Scalable and safe synthetic organic electroreduction inspired by Li-ion battery chemistry.

Science (New York, N.Y.) (2019-02-23)
Byron K Peters, Kevin X Rodriguez, Solomon H Reisberg, Sebastian B Beil, David P Hickey, Yu Kawamata, Michael Collins, Jeremy Starr, Longrui Chen, Sagar Udyavara, Kevin Klunder, Timothy J Gorey, Scott L Anderson, Matthew Neurock, Shelley D Minteer, Phil S Baran
ABSTRACT

Reductive electrosynthesis has faced long-standing challenges in applications to complex organic substrates at scale. Here, we show how decades of research in lithium-ion battery materials, electrolytes, and additives can serve as an inspiration for achieving practically scalable reductive electrosynthetic conditions for the Birch reduction. Specifically, we demonstrate that using a sacrificial anode material (magnesium or aluminum), combined with a cheap, nontoxic, and water-soluble proton source (dimethylurea), and an overcharge protectant inspired by battery technology [tris(pyrrolidino)phosphoramide] can allow for multigram-scale synthesis of pharmaceutically relevant building blocks.
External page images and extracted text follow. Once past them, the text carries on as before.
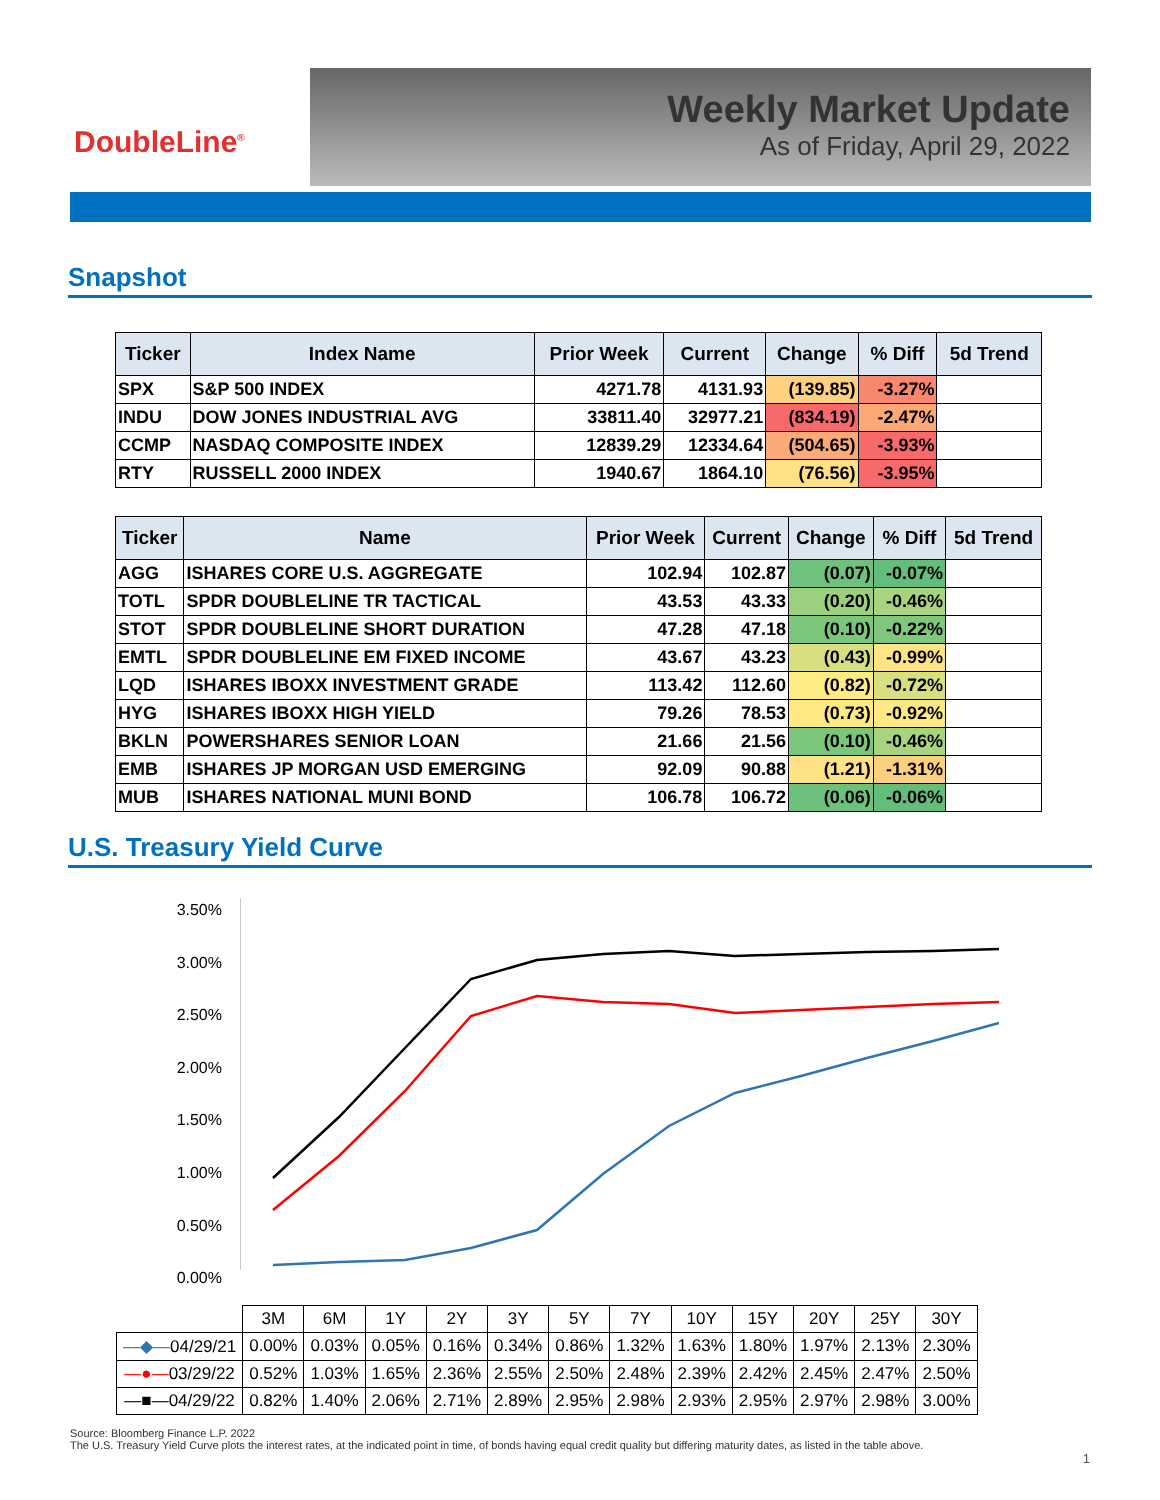DoubleLine<sup>®</sup>
Weekly Market Update
As of Friday, April 29, 2022
Snapshot
| Ticker | Index Name | Prior Week | Current | Change | % Diff | 5d Trend |
| --- | --- | --- | --- | --- | --- | --- |
| SPX | S&P 500 INDEX | 4271.78 | 4131.93 | (139.85) | -3.27% | |
| INDU | DOW JONES INDUSTRIAL AVG | 33811.40 | 32977.21 | (834.19) | -2.47% | |
| CCMP | NASDAQ COMPOSITE INDEX | 12839.29 | 12334.64 | (504.65) | -3.93% | |
| RTY | RUSSELL 2000 INDEX | 1940.67 | 1864.10 | (76.56) | -3.95% | |
| Ticker | Name | Prior Week | Current | Change | % Diff | 5d Trend |
| --- | --- | --- | --- | --- | --- | --- |
| AGG | ISHARES CORE U.S. AGGREGATE | 102.94 | 102.87 | (0.07) | -0.07% | |
| TOTL | SPDR DOUBLELINE TR TACTICAL | 43.53 | 43.33 | (0.20) | -0.46% | |
| STOT | SPDR DOUBLELINE SHORT DURATION | 47.28 | 47.18 | (0.10) | -0.22% | |
| EMTL | SPDR DOUBLELINE EM FIXED INCOME | 43.67 | 43.23 | (0.43) | -0.99% | |
| LQD | ISHARES IBOXX INVESTMENT GRADE | 113.42 | 112.60 | (0.82) | -0.72% | |
| HYG | ISHARES IBOXX HIGH YIELD | 79.26 | 78.53 | (0.73) | -0.92% | |
| BKLN | POWERSHARES SENIOR LOAN | 21.66 | 21.56 | (0.10) | -0.46% | |
| EMB | ISHARES JP MORGAN USD EMERGING | 92.09 | 90.88 | (1.21) | -1.31% | |
| MUB | ISHARES NATIONAL MUNI BOND | 106.78 | 106.72 | (0.06) | -0.06% | |
U.S. Treasury Yield Curve
3.50%
3.00%
2.50%
2.00%
1.50%
1.00%
0.50%
0.00%
| | 3M | 6M | 1Y | 2Y | 3Y | 5Y | 7Y | 10Y | 15Y | 20Y | 25Y | 30Y |
| —◆— 04/29/21 | 0.00% | 0.03% | 0.05% | 0.16% | 0.34% | 0.86% | 1.32% | 1.63% | 1.80% | 1.97% | 2.13% | 2.30% |
| —●— 03/29/22 | 0.52% | 1.03% | 1.65% | 2.36% | 2.55% | 2.50% | 2.48% | 2.39% | 2.42% | 2.45% | 2.47% | 2.50% |
| —■—04/29/22 | 0.82% | 1.40% | 2.06% | 2.71% | 2.89% | 2.95% | 2.98% | 2.93% | 2.95% | 2.97% | 2.98% | 3.00% |
Source: Bloomberg Finance L.P. 2022
The U.S. Treasury Yield Curve plots the interest rates, at the indicated point in time, of bonds having equal credit quality but differing maturity dates, as listed in the table above.
1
We show how these conditions have a very high level of functional-group tolerance relative to classical electrochemical and chemical dissolving-metal reductions. Finally, we demonstrate that the same electrochemical conditions can be applied to other dissolving metal-type reductive transformations, including McMurry couplings, reductive ketone deoxygenations, and epoxide openings.